Se da un lato le potenzialità sono enormi, dall’altro l’adozione dell’AI nei processi aziendali e decisionali apre interrogativi cruciali di natura etica, sociale e legale. Un uso improprio o poco regolamentato, infatti, rischia di produrre effetti indesiderati:
- eccessiva standardizzazione delle procedure,
- perdita di autonomia e creatività del lavoro umano,
- uniformità del pensiero e minore capacità di adattamento,
- possibili discriminazioni nei processi decisionali basati su algoritmi.

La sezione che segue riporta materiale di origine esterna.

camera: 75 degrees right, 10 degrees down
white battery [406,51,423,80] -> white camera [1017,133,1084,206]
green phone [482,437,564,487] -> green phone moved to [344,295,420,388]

Il quadro normativo: AI Act e linee guida nazionali
Per governare questa trasformazione, le istituzioni stanno definendo regole precise:
- A livello europeo, il Regolamento 2024/1689 (AI Act) adotta un approccio basato sul rischio e classifica come “ad alto rischio” i sistemi di AI utilizzati per reclutamento del personale, la concessione di promozioni, mansioni, condizioni di lavoro e valutazioni delle performance.
- In Italia, il 23 giugno 2025 il Ministero del Lavoro e il Dipartimento della Funzione Pubblica hanno pubblicato le Linee guida per l’implementazione dell’AI nel mondo del lavoro, con l’obiettivo di favorire un’adozione etica, sicura e antropocentrica.

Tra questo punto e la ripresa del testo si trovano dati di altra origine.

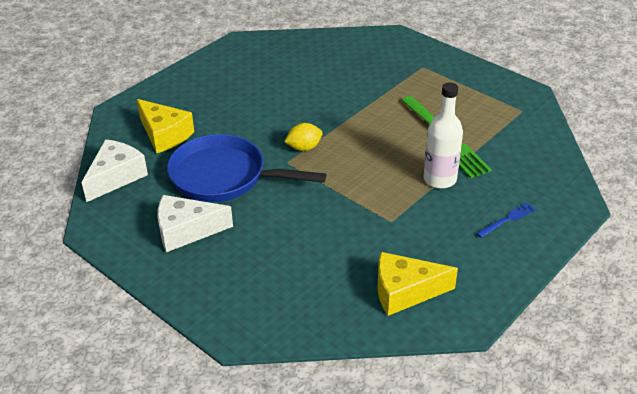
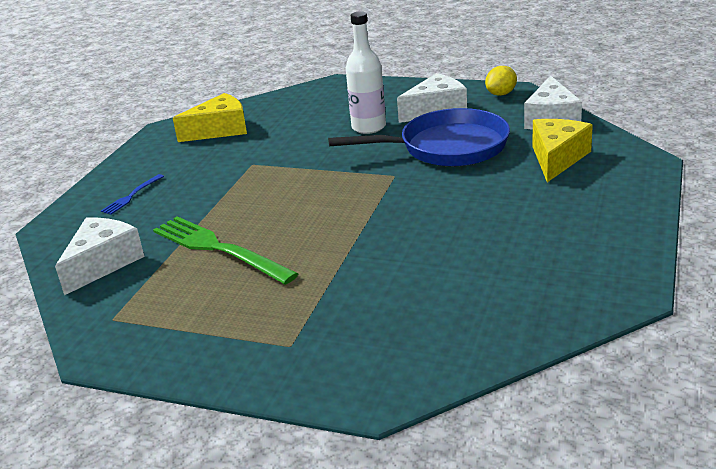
camera: 160 degrees right, 10 degrees down
yellow cheese [137,99,194,153] -> yellow cheese turned 90 degrees clockwise [532,119,593,182]
yellow lemon [284,123,323,151] -> yellow lemon moved to [485,66,517,96]
white bottle [424,82,463,189] -> white bottle moved to [346,11,386,134]
none -> white cheese [55,218,145,295]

- Infine, il 17 settembre 2025, il Senato ha approvato il DDL n. 1146-B, che disciplina l’uso dell’AI in settori strategici, dal lavoro alle professioni intellettuali, fino al sistema giudiziario e alla tutela del diritto d’autore.
L’AI è già nelle aziende
C’è un dato che non può essere ignorato: molti lavoratori, in autonomia e senza alcuna formazione, utilizzano già strumenti come i chatbot AI per scrivere testi, tradurre documenti o analizzare dati. Secondo diverse analisi interne, oltre l’85% dei lavoratori utilizza quotidianamente l’AI, scegliendo strumenti gratuiti trovati online, senza che l’azienda ne sia a conoscenza.

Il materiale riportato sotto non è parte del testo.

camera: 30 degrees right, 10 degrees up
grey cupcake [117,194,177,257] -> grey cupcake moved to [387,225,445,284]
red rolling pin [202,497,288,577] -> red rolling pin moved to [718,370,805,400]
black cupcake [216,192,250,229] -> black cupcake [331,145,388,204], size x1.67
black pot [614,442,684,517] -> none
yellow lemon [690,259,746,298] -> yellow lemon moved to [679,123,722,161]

Questa “AI sommersa” rappresenta un rischio concreto: mancanza di controllo, scarsa trasparenza nei processi e potenziali violazioni di dati sensibili.
La roadmap per le imprese
Di fronte a questo scenario, le aziende non possono più permettersi di ignorare i rischi connessi all’AI. Servono strumenti concreti e strategici. In particolare:
- Policy aziendale che definisca regole e limiti nell’uso degli strumenti AI;
- Audit preventivo per valutare i rischi prima dell’introduzione o della diffusione di nuove tecnologie;
- Formazione mirata per management e lavoratori.
Solo così sarà possibile integrare l’AI in azienda in modo sicuro, conforme alla normativa e rispettoso della centralità del fattore umano.
Il ruolo del Consulente del Lavoro
Il Consulente del Lavoro può guidare le imprese nella traduzione delle norme in pratiche aziendali, accompagnandole nella redazione della Policy, nella valutazione dei rischi e nei programmi di formazione.